### Description of the task
Every line that contains the word "stávku" should be copied from the records below.

### Dataset records
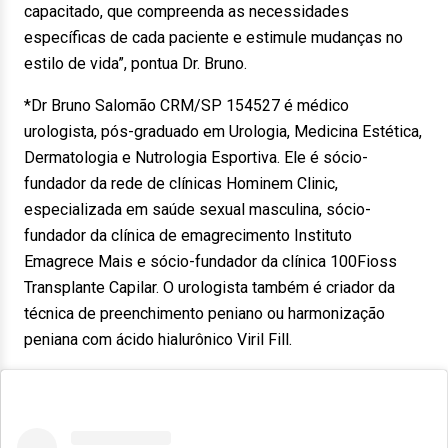
capacitado, que compreenda as necessidades
específicas de cada paciente e estimule mudanças no
estilo de vida”, pontua Dr. Bruno.
*Dr Bruno Salomão CRM/SP 154527 é médico
urologista, pós-graduado em Urologia, Medicina Estética,
Dermatologia e Nutrologia Esportiva. Ele é sócio-
fundador da rede de clínicas Hominem Clinic,
especializada em saúde sexual masculina, sócio-
fundador da clínica de emagrecimento Instituto
Emagrece Mais e sócio-fundador da clínica 100Fioss
Transplante Capilar. O urologista também é criador da
técnica de preenchimento peniano ou harmonização
peniana com ácido hialurônico Viril Fill.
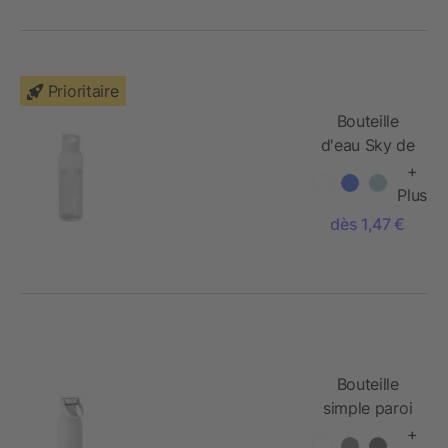
Prioritaire
Bouteille
d'eau Sky de
650 ml en
+
plastique
Plus
recyclé
dès 1,47 €
Bouteille
simple paroi
500 ml
+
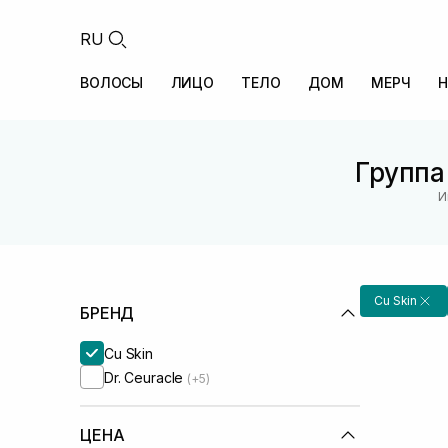
RU
ВОЛОСЫ
ЛИЦО
ТЕЛО
ДОМ
МЕРЧ
Н
Группа 
И
Cu Skin
БРЕНД
Cu Skin
Dr. Ceuracle
(+5)
ЦЕНА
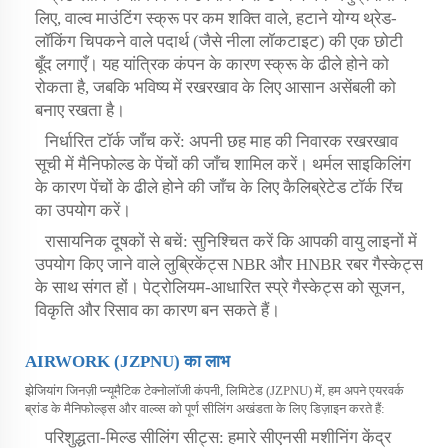
लिए, वाल्व माउंटिंग स्क्रू पर कम शक्ति वाले, हटाने योग्य थ्रेड-
लॉकिंग चिपकने वाले पदार्थ (जैसे नीला लॉकटाइट) की एक छोटी
बूँद लगाएँ। यह यांत्रिक कंपन के कारण स्क्रू के ढीले होने को
रोकता है, जबकि भविष्य में रखरखाव के लिए आसान असेंबली को
बनाए रखता है।
निर्धारित टॉर्क जाँच करें: अपनी छह माह की निवारक रखरखाव
सूची में मैनिफोल्ड के पेंचों की जाँच शामिल करें। थर्मल साइकिलिंग
के कारण पेंचों के ढीले होने की जाँच के लिए कैलिब्रेटेड टॉर्क रिंच
का उपयोग करें।
रासायनिक दूषकों से बचें: सुनिश्चित करें कि आपकी वायु लाइनों में
उपयोग किए जाने वाले लुब्रिकेंट्स NBR और HNBR रबर गैस्केट्स
के साथ संगत हों। पेट्रोलियम-आधारित स्प्रे गैस्केट्स को सूजन,
विकृति और रिसाव का कारण बन सकते हैं।
AIRWORK (JZPNU) का लाभ
झेजियांग जिनज़ी प्न्यूमैटिक टेक्नोलॉजी कंपनी, लिमिटेड (JZPNU) में, हम अपने एयरवर्क
ब्रांड के मैनिफोल्ड्स और वाल्व्स को पूर्ण सीलिंग अखंडता के लिए डिज़ाइन करते हैं:
परिशुद्धता-मिल्ड सीलिंग सीट्स: हमारे सीएनसी मशीनिंग केंद्र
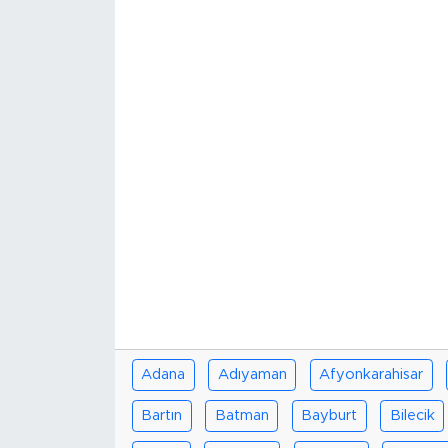
Adana
Adıyaman
Afyonkarahisar
Bartın
Batman
Bayburt
Bilecik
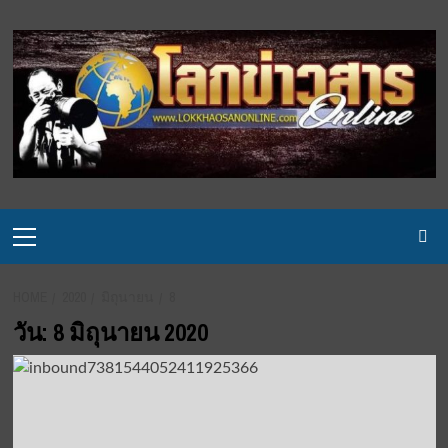
Skip
to
content
Primary
Menu
HOME
2020
มิถุนายน
8
วัน:
8 มิถุนายน 2020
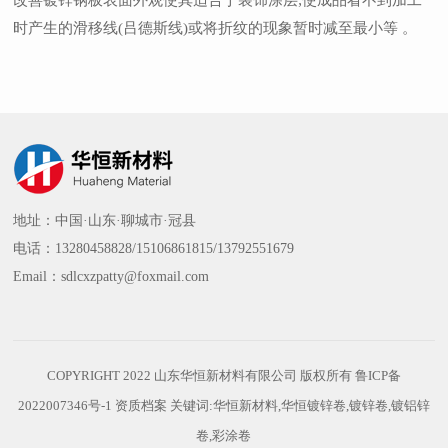
改善镀锌钢板表面外观使其适合于装饰涂层;使成品看不到加工
时产生的滑移线(吕德斯线)或将折纹的现象暂时减至最小等 。
地址：中国·山东·聊城市·冠县
电话：13280458828/15106861815/13792551679
Email：sdlcxzpatty@foxmail.com
COPYRIGHT 2022 山东华恒新材料有限公司 版权所有
鲁ICP备
2022007346号-1
资质档案
关键词:华恒新材料,华恒镀锌卷,镀锌卷,镀铝锌
卷,彩涂卷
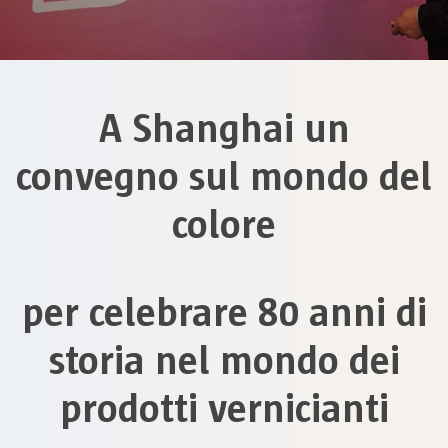
A Shanghai un
convegno sul mondo del
colore
per celebrare 80 anni di
storia nel mondo dei
prodotti vernicianti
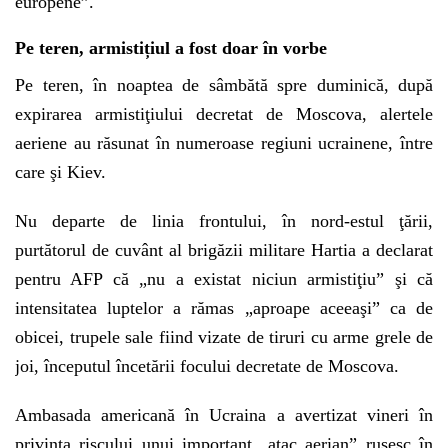
europene”.
Pe teren, armistițiul a fost doar în vorbe
Pe teren, în noaptea de sâmbătă spre duminică, după
expirarea armistiţiului decretat de Moscova, alertele
aeriene au răsunat în numeroase regiuni ucrainene, între
care şi Kiev.
Nu departe de linia frontului, în nord-estul ţării,
purtătorul de cuvânt al brigăzii militare Hartia a declarat
pentru AFP că „nu a existat niciun armistiţiu” şi că
intensitatea luptelor a rămas „aproape aceeaşi” ca de
obicei, trupele sale fiind vizate de tiruri cu arme grele de
joi, începutul încetării focului decretate de Moscova.
Ambasada americană în Ucraina a avertizat vineri în
privinţa riscului unui important „atac aerian” rusesc în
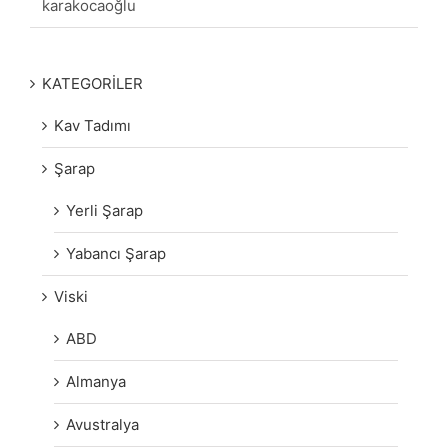
karakocaoğlu
KATEGORİLER
Kav Tadımı
Şarap
Yerli Şarap
Yabancı Şarap
Viski
ABD
Almanya
Avustralya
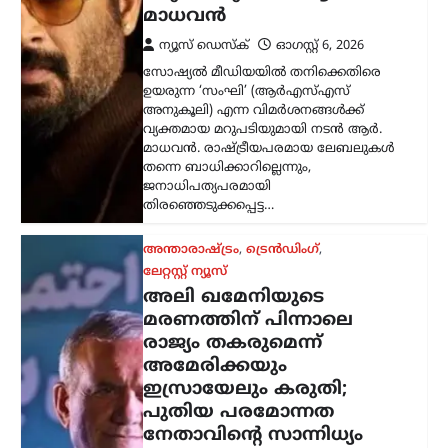
രാജ്യം തകരുമെന്ന്
അമേരിക്കയും
ഇസ്രായേലും കരുതി;
പുതിയ പരമോന്നത
നേതാവിന്റെ സാന്നിധ്യം
കരുത്തെന്ന് ഇറാൻ
പ്രസിഡന്റ്
ന്യൂസ് ഡെസ്ക്
ഓഗസ്റ്റ്‌ 6, 2026
ഇറാന്റെ പുതിയ പരമോന്നത നേതാവായ
മൊജ്തബ ഖമേനിയുമായി നേരിട്ട്
ആശയവിനിമയം നടത്തുന്നത് നിലവിൽ
ബുദ്ധിമുട്ടേറിയതാണെങ്കിലും,
അദ്ദേഹത്തിന്റെ നേതൃത്വം രാജ്യത്തിന്
വലിയ ആത്മവിശ്വാസവും കരുത്തും
പകരുന്നതായി പ്രസിഡന്റ് മസൂദ്…
കേരളം
,
ട്രെൻഡിംഗ്
,
ലേറ്റസ്റ്റ് ന്യൂസ്
സ്ത്രീയെ
കരിങ്കുപ്പായത്തിൽ
കുഴിച്ചുമൂടുന്ന പരിപാടി;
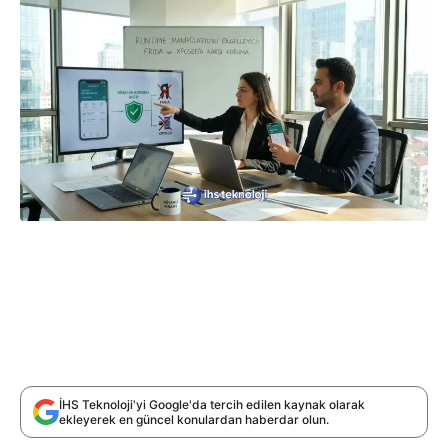
İHS Teknoloji'yi Google'da tercih edilen kaynak olarak
ekleyerek en güncel konulardan haberdar olun.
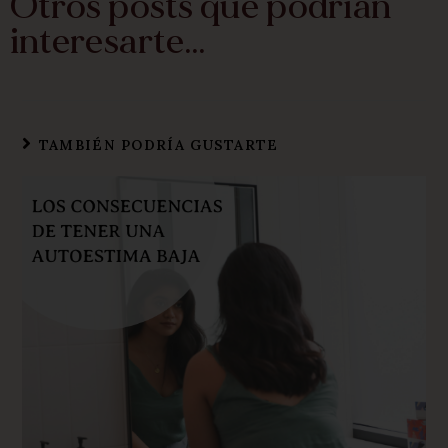
Otros posts que podrían
interesarte...
TAMBIÉN PODRÍA GUSTARTE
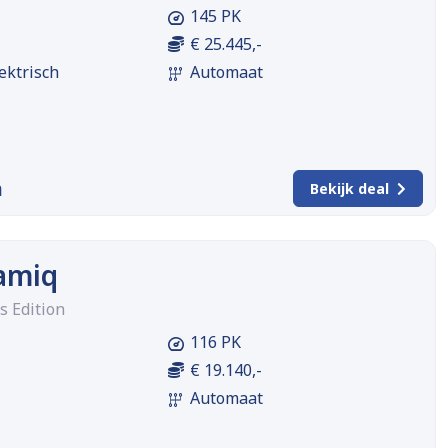
145 PK
€ 25.445,-
ektrisch
Automaat
m
Bekijk deal
amiq
s Edition
116 PK
€ 19.140,-
Automaat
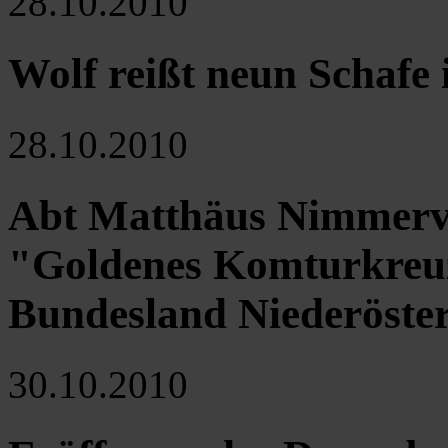
28.10.2010
Wolf reißt neun Schafe
28.10.2010
Abt Matthäus Nimmervol
"Goldenes Komturkreuz
Bundesland Niederöste
30.10.2010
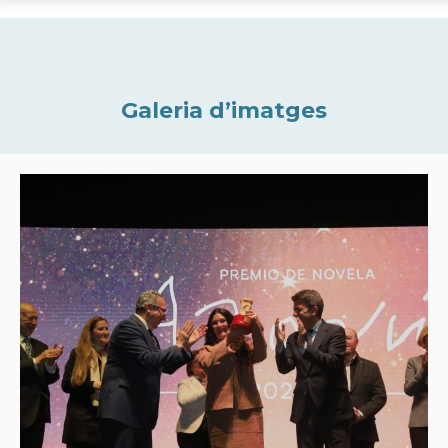
Galeria d’imatges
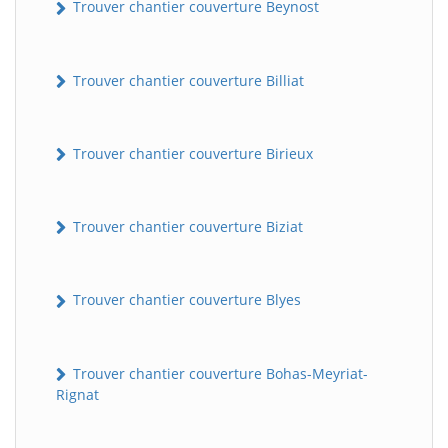
Trouver chantier couverture Beynost
Trouver chantier couverture Billiat
Trouver chantier couverture Birieux
Trouver chantier couverture Biziat
Trouver chantier couverture Blyes
Trouver chantier couverture Bohas-Meyriat-
Rignat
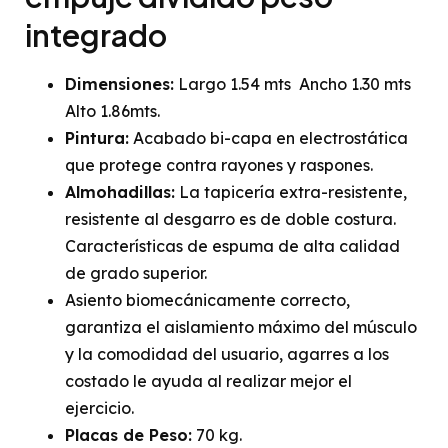
integrado
Dimensiones:
Largo 1.54 mts Ancho 1.30 mts
Alto 1.86mts.
Pintura:
Acabado bi-capa en electrostática
que protege contra rayones y raspones.
Almohadillas:
La tapicería extra-resistente,
resistente al desgarro es de doble costura.
Características de espuma de alta calidad
de grado superior.
Asiento biomecánicamente correcto,
garantiza el aislamiento máximo del músculo
y la comodidad del usuario, agarres a los
costado le ayuda al realizar mejor el
ejercicio.
Placas de Peso:
70 kg.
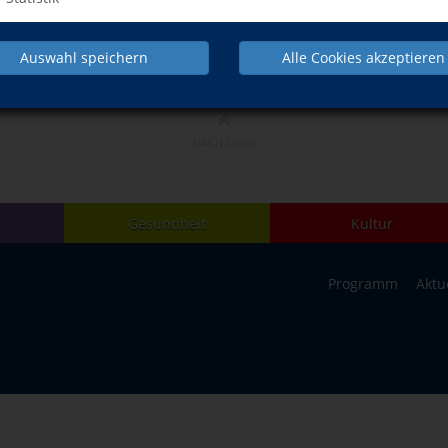
Auswahl speichern
Alle Cookies akzeptieren
NACH OBEN
Gesundheit
Kultur
Programm
Aktu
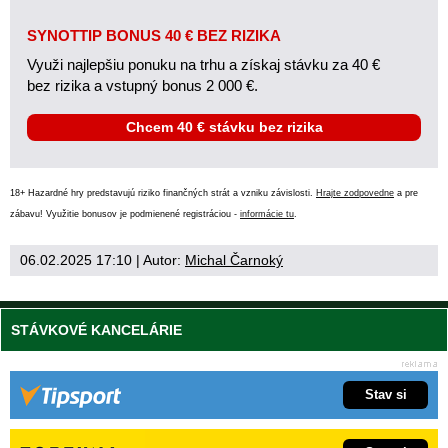
SYNOTTIP BONUS 40 € BEZ RIZIKA
Využi najlepšiu ponuku na trhu a získaj stávku za 40 €
bez rizika a vstupný bonus 2 000 €.
Chcem 40 € stávku bez rizika
18+ Hazardné hry predstavujú riziko finančných strát a vzniku závislosti.
Hrajte zodpovedne
a pre
zábavu! Využitie bonusov je podmienené registráciou -
informácie tu
.
06.02.2025 17:10
| Autor:
Michal Čarnoký
STÁVKOVÉ KANCELÁRIE
Stav si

### Answer box
Využi najlepšiu ponuku na trhu a získaj stávku za 40 €
Chcem 40 € stávku bez rizika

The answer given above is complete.